I just hate it when a book is written by a gullible, crackpot writer expecting to make money out the Yellow cult’s panic over Bongbong Marcos’s vice-presidential candidacy last May. I was told the author was promised that the book would be distributed to all high schools as a required textbook, if the Yellow candidate Mar Roxas had won. With 7 million high school students , the author would have been a multi-millionaire if that had happened.  Yellow Senator Riza Hontiveros has been stupidly trying to still implement that money-making plot, reportedly asking  the Lopezes and Osmenas   to pay for the books’ distribution, the store  price of which is an astounding P2,500.

The author didn’t even care about martial law when it was upon us, and had a reputation for being so credulous  in her reportage that the newspaper’s editor told me she  wanted her fired. Her gullibility is much worse now:  she quotes without question mostly anti-Marcos American writers, communist party members, and the narratives of the Yellow Cultists to portray Marcos’ prisons so different from I actually experienced.
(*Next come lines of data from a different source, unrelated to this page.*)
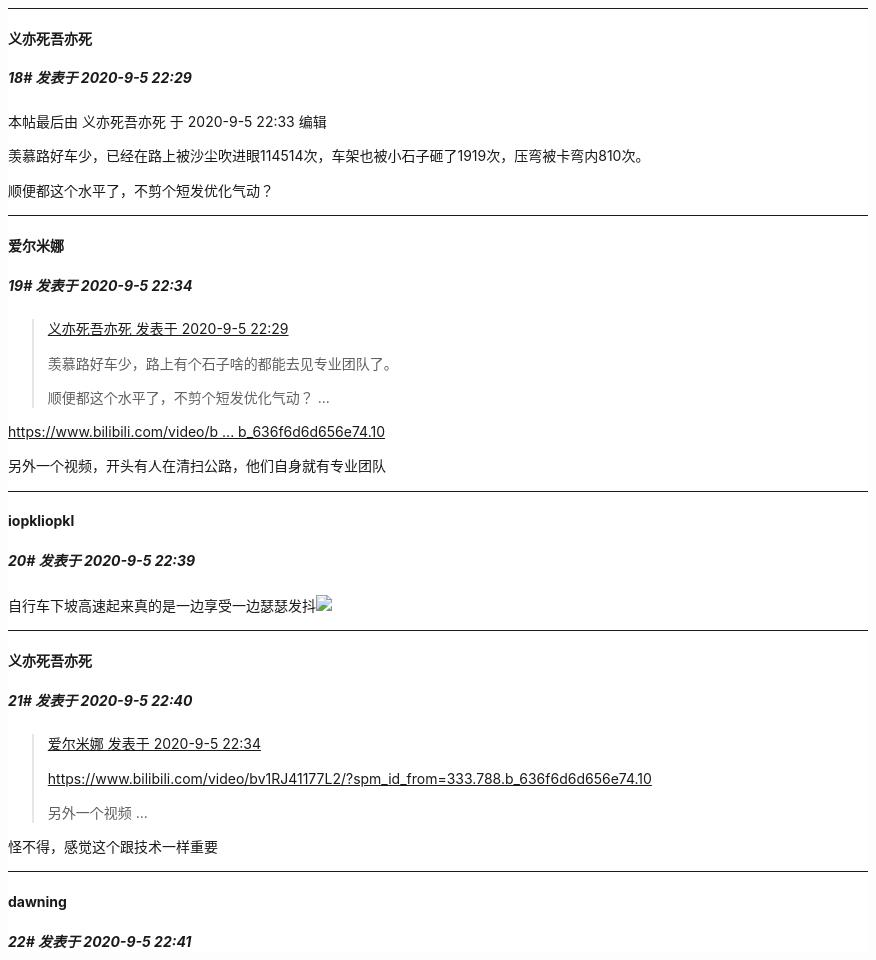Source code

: 
-----

####  义亦死吾亦死  
##### 18#       发表于 2020-9-5 22:29


 本帖最后由 义亦死吾亦死 于 2020-9-5 22:33 编辑 

羡慕路好车少，已经在路上被沙尘吹进眼114514次，车架也被小石子砸了1919次，压弯被卡弯内810次。

顺便都这个水平了，不剪个短发优化气动？


-----

####  爱尔米娜  
##### 19#       发表于 2020-9-5 22:34


<blockquote><a href="httphttps://bbs.saraba1st.com/2b/forum.php?mod=redirect&amp;goto=findpost&amp;pid=48651609&amp;ptid=1958387" target="_blank">义亦死吾亦死 发表于 2020-9-5 22:29</a>

羡慕路好车少，路上有个石子啥的都能去见专业团队了。

顺便都这个水平了，不剪个短发优化气动？ ...</blockquote>
[https://www.bilibili.com/video/b ... b_636f6d6d656e74.10](https://www.bilibili.com/video/bv1RJ41177L2/?spm_id_from=333.788.b_636f6d6d656e74.10)

另外一个视频，开头有人在清扫公路，他们自身就有专业团队


-----

####  iopkliopkl  
##### 20#       发表于 2020-9-5 22:39


自行车下坡高速起来真的是一边享受一边瑟瑟发抖<img src="https://static.saraba1st.com/image/smiley/face2017/001.png" referrerpolicy="no-referrer">


-----

####  义亦死吾亦死  
##### 21#       发表于 2020-9-5 22:40


<blockquote><a href="httphttps://bbs.saraba1st.com/2b/forum.php?mod=redirect&amp;goto=findpost&amp;pid=48651644&amp;ptid=1958387" target="_blank">爱尔米娜 发表于 2020-9-5 22:34</a>

https://www.bilibili.com/video/bv1RJ41177L2/?spm_id_from=333.788.b_636f6d6d656e74.10

另外一个视频 ...</blockquote>
怪不得，感觉这个跟技术一样重要


-----

####  dawning  
##### 22#       发表于 2020-9-5 22:41
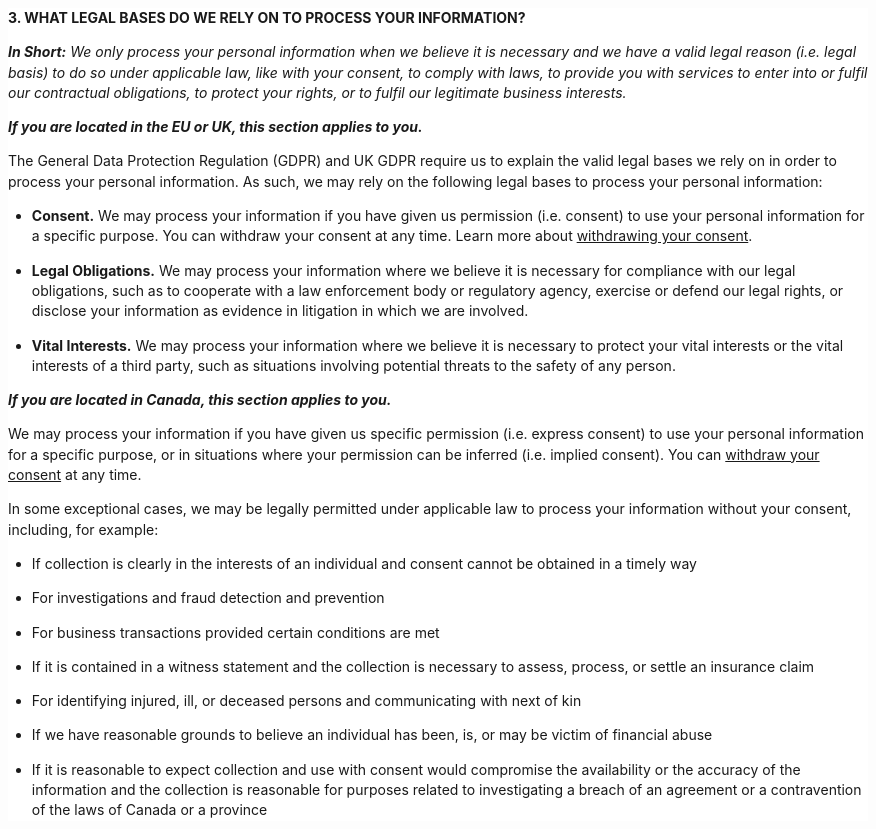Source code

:   

**3\. WHAT LEGAL BASES DO WE RELY ON TO PROCESS YOUR INFORMATION?**

  

_**In Short:** We only process your personal information when we believe it is necessary and we have a valid legal reason (i.e. legal basis) to do so under applicable law, like with your consent, to comply with laws, to provide you with services to enter into or fulfil our contractual obligations, to protect your rights, or to fulfil our legitimate business interests._

  

_**If you are located in the EU or UK, this section applies to you.**_

  

The General Data Protection Regulation (GDPR) and UK GDPR require us to explain the valid legal bases we rely on in order to process your personal information. As such, we may rely on the following legal bases to process your personal information:

*   **Consent.** We may process your information if you have given us permission (i.e. consent) to use your personal information for a specific purpose. You can withdraw your consent at any time. Learn more about [withdrawing your consent](#withdrawconsent).

*   **Legal Obligations.** We may process your information where we believe it is necessary for compliance with our legal obligations, such as to cooperate with a law enforcement body or regulatory agency, exercise or defend our legal rights, or disclose your information as evidence in litigation in which we are involved.  
    

*   **Vital Interests.** We may process your information where we believe it is necessary to protect your vital interests or the vital interests of a third party, such as situations involving potential threats to the safety of any person.

**_If you are located in Canada, this section applies to you._**

  

We may process your information if you have given us specific permission (i.e. express consent) to use your personal information for a specific purpose, or in situations where your permission can be inferred (i.e. implied consent). You can [withdraw your consent](#withdrawconsent) at any time.

  

In some exceptional cases, we may be legally permitted under applicable law to process your information without your consent, including, for example:

*   If collection is clearly in the interests of an individual and consent cannot be obtained in a timely way

*   For investigations and fraud detection and prevention

*   For business transactions provided certain conditions are met

*   If it is contained in a witness statement and the collection is necessary to assess, process, or settle an insurance claim

*   For identifying injured, ill, or deceased persons and communicating with next of kin

*   If we have reasonable grounds to believe an individual has been, is, or may be victim of financial abuse

*   If it is reasonable to expect collection and use with consent would compromise the availability or the accuracy of the information and the collection is reasonable for purposes related to investigating a breach of an agreement or a contravention of the laws of Canada or a province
As an actual detainee, I owe it to history to correct these distortions of what happened.

My account of the Marcos prisons will be Monday, and I am glad that I have to cut this essay in two parts for editorial space-concerns. I ask my fellow detainees in Ipil and YRC, to present their assessments of Marcos’ prison, especially those that are contrary to mine, in the comment section of this column, or through email, and I promise they will be published in the internet version of this paper.

Marcos’ crimes against the nation are beyond the small minds of ignorant Yellow writers, too lazy to even do real research. The worst was his refusal to bring his dollar holdings back to the Philippines and give it to the central bank, which could have used it to prevent our debt default in 1983.

It wasn’t any Marcos economic policy but solely that debt default that caused us a steep three-year economic depression that put us in such a quagmire for nearly two decades.